- _Text excerpt_:
▼
Saturday, January 3, 2009

More about the book Excel 2007 VBA Programmer's Reference

I read the 4 first chapters completely and skimmed the rest. The first Chapter, Primer in Excel VBA, is a great introduction that puts one on track to getting things done. The fourth Chapter, Using Ranges, is the second most useful one as Range objects are ubiquitous.

Thursday, January 1, 2009

VBA Interactive

In the Visual Basic Editor, type Ctrl-G or click View -> Immediate Window. You'll get a handy little window where you can type VBA commands line-by-line and see exactly their effect on Excel. Nifty.

Getting Help in Excel

To get detailed help on VBA, in the Visual Basic Editor (accessible from the Developer Ribbon):
  • Press 'F2' to open the Object Browser. The Object Browser shows you a list of all the classes, and allows you to search by the name of an entity (be it a function, method, property or class). When an enitity is highlighted, press ? for a detailed reference on how to use it. Use the Object Browser to avoid too much guesswork. In particular, if you want to know what you can do with an object, just browse its class (try it, for instance, with the ubiquitous 'Range' class) and get help on interesting sounding methods and properties.
▲
- _Exercise prompt_:
Retype the Excel VBA blog posts in full, word for word, with nothing left out or altered.

(Saved data entries)
▼
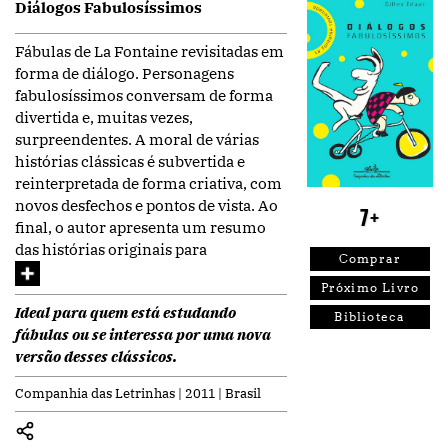
Diálogos Fabulosíssimos
Fábulas de La Fontaine revisitadas em
forma de diálogo. Personagens
fabulosíssimos conversam de forma
divertida e, muitas vezes,
surpreendentes. A moral de várias
histórias clássicas é subvertida e
reinterpretada de forma criativa, com
novos desfechos e pontos de vista. Ao
7+
final, o autor apresenta um resumo
das histórias originais para
Comprar
Próximo Livro
Ideal para quem está estudando
Biblioteca
fábulas ou se interessa por uma nova
versão desses clássicos.
Companhia das Letrinhas | 2011 | Brasil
▲
- _Exercise output_:
Saturday, January 3, 2009

More about the book Excel 2007 VBA Programmer's Reference

I read the 4 first chapters completely and skimmed the rest. The first Chapter, Primer in Excel VBA, is a great introduction that puts one on track to getting things done. The fourth Chapter, Using Ranges, is the second most useful one as Range objects are ubiquitous.

Thursday, January 1, 2009

VBA Interactive

In the Visual Basic Editor, type Ctrl-G or click View -> Immediate Window. You'll get a handy little window where you can type VBA commands line-by-line and see exactly their effect on Excel. Nifty.

Getting Help in Excel

To get detailed help on VBA, in the Visual Basic Editor (accessible from the Developer Ribbon):
  • Press 'F2' to open the Object Browser. The Object Browser shows you a list of all the classes, and allows you to search by the name of an entity (be it a function, method, property or class). When an enitity is highlighted, press ? for a detailed reference on how to use it. Use the Object Browser to avoid too much guesswork. In particular, if you want to know what you can do with an object, just browse its class (try it, for instance, with the ubiquitous 'Range' class) and get help on interesting sounding methods and properties.